When Bowdoin transitioned to remote learning in the spring 2020 semester, the radio station’s setup did not function anymore. Many students, such as Station General Manager Luke Porter ’23, found themselves taking on more responsibility as they sought out creative solutions to keep the station alive while being barred from entering the physical space.

“In order to change music, we have to be there,” said Porter in a Zoom interview with the Orient.

In order to re-obtain their Federal Communications Commission (FCC) license and go back on the air, the station needed to continue playing music. To accommodate this requirement, WBOR focused on creating a playlist that allowed them to play music automatically during the fall 2020 semester.

“If you want to be supported by [the FCC], you can’t have dead air,” said Station Manager Camille Amezcua ’22 in a Zoom interview with the Orient. “We had to get a pause from the FCC, so the radio show wasn’t active until November of 2020.”

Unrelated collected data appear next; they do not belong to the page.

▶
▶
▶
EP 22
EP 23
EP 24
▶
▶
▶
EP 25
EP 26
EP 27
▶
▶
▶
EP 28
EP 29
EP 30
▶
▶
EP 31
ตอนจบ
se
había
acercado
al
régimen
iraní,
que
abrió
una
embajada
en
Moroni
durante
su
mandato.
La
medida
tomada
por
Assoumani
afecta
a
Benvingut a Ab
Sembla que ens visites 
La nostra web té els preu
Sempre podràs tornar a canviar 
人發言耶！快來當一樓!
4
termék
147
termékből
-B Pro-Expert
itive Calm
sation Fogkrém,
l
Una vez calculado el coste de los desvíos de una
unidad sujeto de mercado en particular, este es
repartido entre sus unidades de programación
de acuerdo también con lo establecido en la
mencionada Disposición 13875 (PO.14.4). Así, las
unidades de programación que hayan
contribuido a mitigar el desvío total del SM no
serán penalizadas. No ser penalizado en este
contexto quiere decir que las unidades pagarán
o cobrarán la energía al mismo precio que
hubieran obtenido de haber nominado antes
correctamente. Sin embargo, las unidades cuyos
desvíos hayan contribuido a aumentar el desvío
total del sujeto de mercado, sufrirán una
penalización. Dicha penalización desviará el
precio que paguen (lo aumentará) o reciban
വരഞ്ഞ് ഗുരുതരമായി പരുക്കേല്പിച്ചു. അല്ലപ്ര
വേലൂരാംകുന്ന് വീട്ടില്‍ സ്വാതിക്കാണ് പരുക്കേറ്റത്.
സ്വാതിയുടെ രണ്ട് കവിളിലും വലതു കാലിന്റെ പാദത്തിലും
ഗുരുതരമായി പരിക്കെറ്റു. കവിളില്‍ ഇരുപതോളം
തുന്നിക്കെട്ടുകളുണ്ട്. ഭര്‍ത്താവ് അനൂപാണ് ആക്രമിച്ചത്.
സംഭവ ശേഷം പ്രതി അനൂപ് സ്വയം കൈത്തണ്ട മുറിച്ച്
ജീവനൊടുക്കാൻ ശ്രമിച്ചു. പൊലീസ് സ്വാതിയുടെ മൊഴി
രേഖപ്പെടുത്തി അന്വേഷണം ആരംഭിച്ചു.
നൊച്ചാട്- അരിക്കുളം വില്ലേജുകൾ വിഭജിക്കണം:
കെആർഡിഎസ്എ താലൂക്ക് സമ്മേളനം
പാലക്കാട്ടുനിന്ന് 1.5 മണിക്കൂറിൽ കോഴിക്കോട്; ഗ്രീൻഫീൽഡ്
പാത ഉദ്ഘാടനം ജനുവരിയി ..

Although WBOR could not continue their live broadcasting during the start of the fall semester, they were still able to keep up with other organizational activities, grow their team and continue to meet on Discord and Zoom.

The station finished their 24-hour-long playlist in November, after a long process of acquiring rights to all of the featured songs. Amezcua acknowledged that the transition to remote work was difficult and commended the WBOR management team for their contributions and sacrifices on top of other commitments on campus.

“I think extracurriculars at school become second, and I totally get it,” Amezcua said. “It’s not a priority for everybody, but everyone came together and made the playlist.”

As for the remote semester, the team is trying to get back in the studio and return the functioning of WBOR to as normal as possible. Amezuca explains that students will be permitted to go back into the station one at a time when campus status changes to orange. The management team is hoping to restart live shows during the spring 2021 semester but is prioritizing the safety of the staff and of the College community.

“We’re going to be really good about sanitizing, and I think we’re going to leave little breaks between shows so that the air doesn’t sit,” said Porter.

The one aspect of WBOR that could not be salvaged in the upcoming semester was involvement from the Brunswick community. Despite the enthusiasm of loyal WBOR supporters, campus guidelines will temporarily prevent outside participation. The members of WBOR look forward to welcoming the Brunswick community back to the station and resuming programming when possible.